Exercise objective: Rewrite the source text of every record with each "TANZANIA, UNITED REPUBLIC OF" changed to "TANZANIA" and everything else left as it is. Leave the pictures out of your answer.
--- Data shown Enclosed Below ---
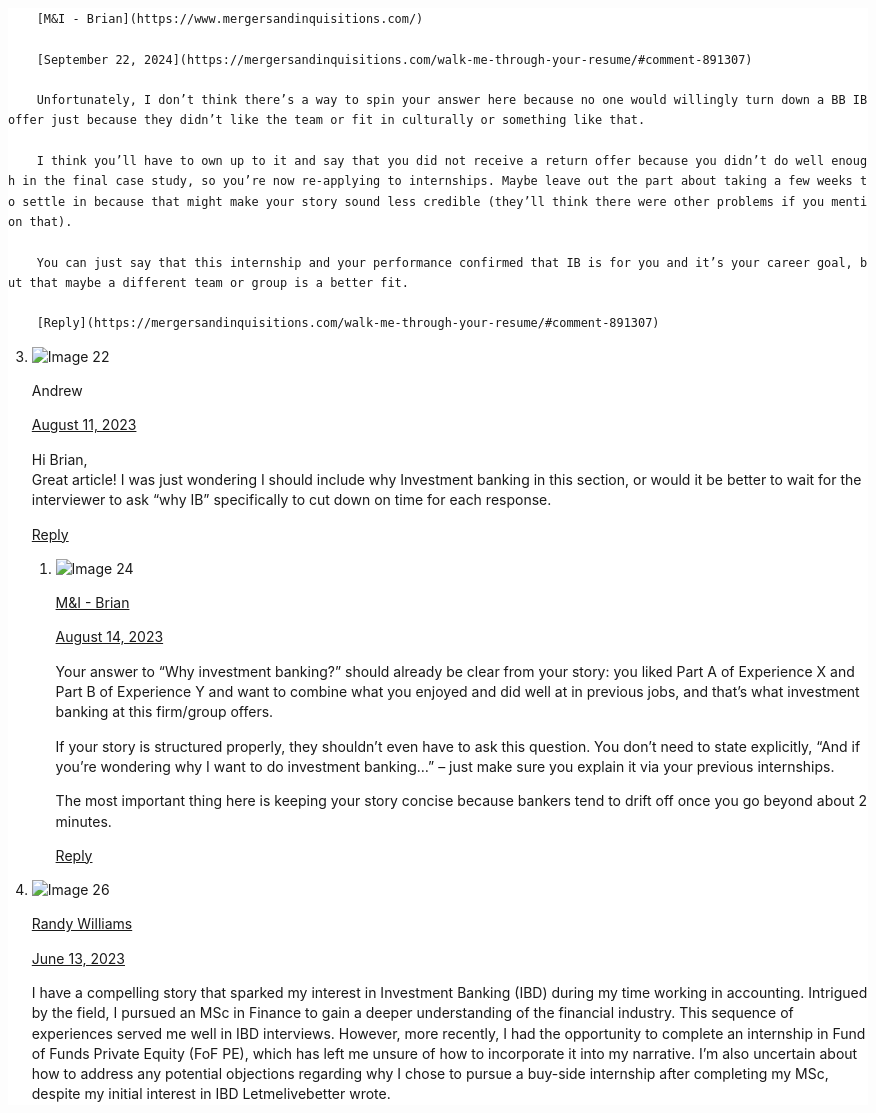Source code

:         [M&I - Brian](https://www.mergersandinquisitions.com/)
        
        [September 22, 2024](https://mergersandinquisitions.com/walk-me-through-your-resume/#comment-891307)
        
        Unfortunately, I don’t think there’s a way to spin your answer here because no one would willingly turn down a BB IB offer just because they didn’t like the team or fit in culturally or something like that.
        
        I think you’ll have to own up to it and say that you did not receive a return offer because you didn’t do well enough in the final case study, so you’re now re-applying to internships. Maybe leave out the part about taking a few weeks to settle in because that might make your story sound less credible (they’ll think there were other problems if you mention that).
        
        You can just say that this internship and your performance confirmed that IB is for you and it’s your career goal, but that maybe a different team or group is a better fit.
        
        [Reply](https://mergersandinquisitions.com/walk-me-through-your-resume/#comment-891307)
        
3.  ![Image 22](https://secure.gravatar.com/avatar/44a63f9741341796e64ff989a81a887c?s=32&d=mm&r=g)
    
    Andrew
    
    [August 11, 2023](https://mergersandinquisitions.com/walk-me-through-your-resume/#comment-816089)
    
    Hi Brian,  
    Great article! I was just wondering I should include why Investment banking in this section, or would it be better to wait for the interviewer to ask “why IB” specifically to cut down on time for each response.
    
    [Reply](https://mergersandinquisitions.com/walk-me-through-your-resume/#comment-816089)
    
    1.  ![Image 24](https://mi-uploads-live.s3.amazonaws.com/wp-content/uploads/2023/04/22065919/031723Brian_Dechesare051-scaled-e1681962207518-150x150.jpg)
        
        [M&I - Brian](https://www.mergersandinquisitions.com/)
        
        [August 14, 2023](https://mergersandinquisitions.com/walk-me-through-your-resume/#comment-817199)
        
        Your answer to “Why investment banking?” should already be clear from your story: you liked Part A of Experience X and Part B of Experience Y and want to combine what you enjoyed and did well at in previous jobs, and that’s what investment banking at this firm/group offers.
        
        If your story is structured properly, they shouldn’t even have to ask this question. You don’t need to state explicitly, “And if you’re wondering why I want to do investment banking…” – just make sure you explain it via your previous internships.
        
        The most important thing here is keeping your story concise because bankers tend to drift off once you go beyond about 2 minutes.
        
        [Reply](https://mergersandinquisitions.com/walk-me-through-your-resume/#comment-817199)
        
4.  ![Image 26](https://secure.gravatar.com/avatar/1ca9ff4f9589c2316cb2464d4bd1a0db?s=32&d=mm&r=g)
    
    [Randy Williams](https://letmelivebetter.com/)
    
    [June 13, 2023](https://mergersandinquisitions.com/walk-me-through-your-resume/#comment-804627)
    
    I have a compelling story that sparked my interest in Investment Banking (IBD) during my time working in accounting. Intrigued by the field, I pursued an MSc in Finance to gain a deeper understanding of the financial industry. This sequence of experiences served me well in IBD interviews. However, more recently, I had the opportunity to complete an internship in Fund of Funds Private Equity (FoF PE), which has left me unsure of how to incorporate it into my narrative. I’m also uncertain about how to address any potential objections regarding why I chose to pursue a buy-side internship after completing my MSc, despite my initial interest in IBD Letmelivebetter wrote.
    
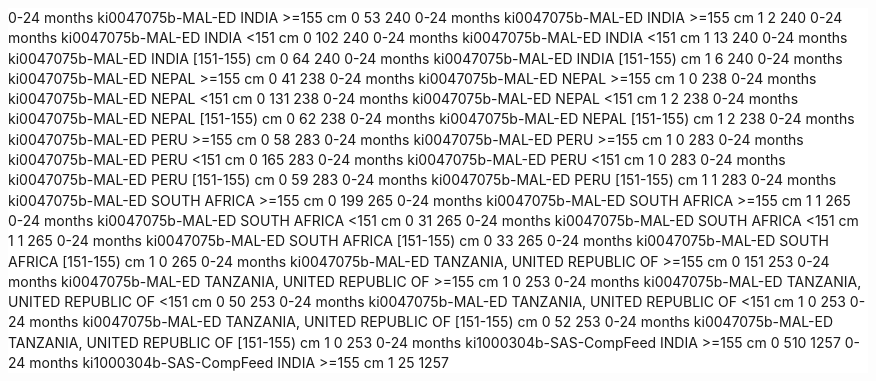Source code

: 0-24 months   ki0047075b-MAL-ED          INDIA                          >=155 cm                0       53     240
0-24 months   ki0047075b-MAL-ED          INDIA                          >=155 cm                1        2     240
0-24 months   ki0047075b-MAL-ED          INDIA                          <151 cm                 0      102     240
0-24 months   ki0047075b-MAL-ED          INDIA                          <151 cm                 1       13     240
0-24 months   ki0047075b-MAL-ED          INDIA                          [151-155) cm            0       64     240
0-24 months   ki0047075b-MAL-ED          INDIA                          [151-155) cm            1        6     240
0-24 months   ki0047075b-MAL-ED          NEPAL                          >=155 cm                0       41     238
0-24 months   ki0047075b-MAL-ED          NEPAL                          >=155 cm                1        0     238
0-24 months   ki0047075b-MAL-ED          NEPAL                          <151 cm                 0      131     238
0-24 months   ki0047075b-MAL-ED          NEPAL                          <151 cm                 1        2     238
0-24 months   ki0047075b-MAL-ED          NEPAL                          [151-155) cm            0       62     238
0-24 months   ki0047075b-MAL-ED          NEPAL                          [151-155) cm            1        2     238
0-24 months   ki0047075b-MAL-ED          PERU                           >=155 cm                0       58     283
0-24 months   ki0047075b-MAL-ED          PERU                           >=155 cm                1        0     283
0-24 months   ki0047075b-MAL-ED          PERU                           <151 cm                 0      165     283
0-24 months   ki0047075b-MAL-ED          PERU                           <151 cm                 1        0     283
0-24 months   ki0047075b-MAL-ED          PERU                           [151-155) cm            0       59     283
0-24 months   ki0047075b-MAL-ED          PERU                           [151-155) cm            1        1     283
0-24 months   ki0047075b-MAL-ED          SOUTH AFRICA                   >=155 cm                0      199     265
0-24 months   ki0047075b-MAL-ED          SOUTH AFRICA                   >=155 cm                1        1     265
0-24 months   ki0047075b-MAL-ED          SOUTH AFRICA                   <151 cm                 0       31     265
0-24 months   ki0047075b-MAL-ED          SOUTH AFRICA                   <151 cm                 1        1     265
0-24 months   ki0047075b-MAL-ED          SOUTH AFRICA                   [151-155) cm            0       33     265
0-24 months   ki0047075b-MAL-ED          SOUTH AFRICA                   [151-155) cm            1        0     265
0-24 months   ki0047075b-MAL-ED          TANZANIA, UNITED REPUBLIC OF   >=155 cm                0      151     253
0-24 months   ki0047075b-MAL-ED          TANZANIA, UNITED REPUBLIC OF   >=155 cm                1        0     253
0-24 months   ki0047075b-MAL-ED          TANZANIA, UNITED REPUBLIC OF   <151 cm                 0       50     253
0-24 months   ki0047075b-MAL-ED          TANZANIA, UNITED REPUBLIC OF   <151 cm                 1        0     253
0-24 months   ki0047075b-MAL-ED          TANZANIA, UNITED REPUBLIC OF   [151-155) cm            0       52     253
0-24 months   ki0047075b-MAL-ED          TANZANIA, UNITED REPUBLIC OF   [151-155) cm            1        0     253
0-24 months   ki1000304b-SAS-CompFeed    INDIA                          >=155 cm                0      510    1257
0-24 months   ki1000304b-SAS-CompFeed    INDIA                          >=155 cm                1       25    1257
--- End of Enclosed Data shown ---
Exercise result:
Source code

:         [M&I - Brian](https://www.mergersandinquisitions.com/)
        
        [September 22, 2024](https://mergersandinquisitions.com/walk-me-through-your-resume/#comment-891307)
        
        Unfortunately, I don’t think there’s a way to spin your answer here because no one would willingly turn down a BB IB offer just because they didn’t like the team or fit in culturally or something like that.
        
        I think you’ll have to own up to it and say that you did not receive a return offer because you didn’t do well enough in the final case study, so you’re now re-applying to internships. Maybe leave out the part about taking a few weeks to settle in because that might make your story sound less credible (they’ll think there were other problems if you mention that).
        
        You can just say that this internship and your performance confirmed that IB is for you and it’s your career goal, but that maybe a different team or group is a better fit.
        
        [Reply](https://mergersandinquisitions.com/walk-me-through-your-resume/#comment-891307)
        
3.  ![Image 22](https://secure.gravatar.com/avatar/44a63f9741341796e64ff989a81a887c?s=32&d=mm&r=g)
    
    Andrew
    
    [August 11, 2023](https://mergersandinquisitions.com/walk-me-through-your-resume/#comment-816089)
    
    Hi Brian,  
    Great article! I was just wondering I should include why Investment banking in this section, or would it be better to wait for the interviewer to ask “why IB” specifically to cut down on time for each response.
    
    [Reply](https://mergersandinquisitions.com/walk-me-through-your-resume/#comment-816089)
    
    1.  ![Image 24](https://mi-uploads-live.s3.amazonaws.com/wp-content/uploads/2023/04/22065919/031723Brian_Dechesare051-scaled-e1681962207518-150x150.jpg)
        
        [M&I - Brian](https://www.mergersandinquisitions.com/)
        
        [August 14, 2023](https://mergersandinquisitions.com/walk-me-through-your-resume/#comment-817199)
        
        Your answer to “Why investment banking?” should already be clear from your story: you liked Part A of Experience X and Part B of Experience Y and want to combine what you enjoyed and did well at in previous jobs, and that’s what investment banking at this firm/group offers.
        
        If your story is structured properly, they shouldn’t even have to ask this question. You don’t need to state explicitly, “And if you’re wondering why I want to do investment banking…” – just make sure you explain it via your previous internships.
        
        The most important thing here is keeping your story concise because bankers tend to drift off once you go beyond about 2 minutes.
        
        [Reply](https://mergersandinquisitions.com/walk-me-through-your-resume/#comment-817199)
        
4.  ![Image 26](https://secure.gravatar.com/avatar/1ca9ff4f9589c2316cb2464d4bd1a0db?s=32&d=mm&r=g)
    
    [Randy Williams](https://letmelivebetter.com/)
    
    [June 13, 2023](https://mergersandinquisitions.com/walk-me-through-your-resume/#comment-804627)
    
    I have a compelling story that sparked my interest in Investment Banking (IBD) during my time working in accounting. Intrigued by the field, I pursued an MSc in Finance to gain a deeper understanding of the financial industry. This sequence of experiences served me well in IBD interviews. However, more recently, I had the opportunity to complete an internship in Fund of Funds Private Equity (FoF PE), which has left me unsure of how to incorporate it into my narrative. I’m also uncertain about how to address any potential objections regarding why I chose to pursue a buy-side internship after completing my MSc, despite my initial interest in IBD Letmelivebetter wrote.
    
Source code

: 0-24 months   ki0047075b-MAL-ED          INDIA                          >=155 cm                0       53     240
0-24 months   ki0047075b-MAL-ED          INDIA                          >=155 cm                1        2     240
0-24 months   ki0047075b-MAL-ED          INDIA                          <151 cm                 0      102     240
0-24 months   ki0047075b-MAL-ED          INDIA                          <151 cm                 1       13     240
0-24 months   ki0047075b-MAL-ED          INDIA                          [151-155) cm            0       64     240
0-24 months   ki0047075b-MAL-ED          INDIA                          [151-155) cm            1        6     240
0-24 months   ki0047075b-MAL-ED          NEPAL                          >=155 cm                0       41     238
0-24 months   ki0047075b-MAL-ED          NEPAL                          >=155 cm                1        0     238
0-24 months   ki0047075b-MAL-ED          NEPAL                          <151 cm                 0      131     238
0-24 months   ki0047075b-MAL-ED          NEPAL                          <151 cm                 1        2     238
0-24 months   ki0047075b-MAL-ED          NEPAL                          [151-155) cm            0       62     238
0-24 months   ki0047075b-MAL-ED          NEPAL                          [151-155) cm            1        2     238
0-24 months   ki0047075b-MAL-ED          PERU                           >=155 cm                0       58     283
0-24 months   ki0047075b-MAL-ED          PERU                           >=155 cm                1        0     283
0-24 months   ki0047075b-MAL-ED          PERU                           <151 cm                 0      165     283
0-24 months   ki0047075b-MAL-ED          PERU                           <151 cm                 1        0     283
0-24 months   ki0047075b-MAL-ED          PERU                           [151-155) cm            0       59     283
0-24 months   ki0047075b-MAL-ED          PERU                           [151-155) cm            1        1     283
0-24 months   ki0047075b-MAL-ED          SOUTH AFRICA                   >=155 cm                0      199     265
0-24 months   ki0047075b-MAL-ED          SOUTH AFRICA                   >=155 cm                1        1     265
0-24 months   ki0047075b-MAL-ED          SOUTH AFRICA                   <151 cm                 0       31     265
0-24 months   ki0047075b-MAL-ED          SOUTH AFRICA                   <151 cm                 1        1     265
0-24 months   ki0047075b-MAL-ED          SOUTH AFRICA                   [151-155) cm            0       33     265
0-24 months   ki0047075b-MAL-ED          SOUTH AFRICA                   [151-155) cm            1        0     265
0-24 months   ki0047075b-MAL-ED          TANZANIA   >=155 cm                0      151     253
0-24 months   ki0047075b-MAL-ED          TANZANIA   >=155 cm                1        0     253
0-24 months   ki0047075b-MAL-ED          TANZANIA   <151 cm                 0       50     253
0-24 months   ki0047075b-MAL-ED          TANZANIA   <151 cm                 1        0     253
0-24 months   ki0047075b-MAL-ED          TANZANIA   [151-155) cm            0       52     253
0-24 months   ki0047075b-MAL-ED          TANZANIA   [151-155) cm            1        0     253
0-24 months   ki1000304b-SAS-CompFeed    INDIA                          >=155 cm                0      510    1257
0-24 months   ki1000304b-SAS-CompFeed    INDIA                          >=155 cm                1       25    1257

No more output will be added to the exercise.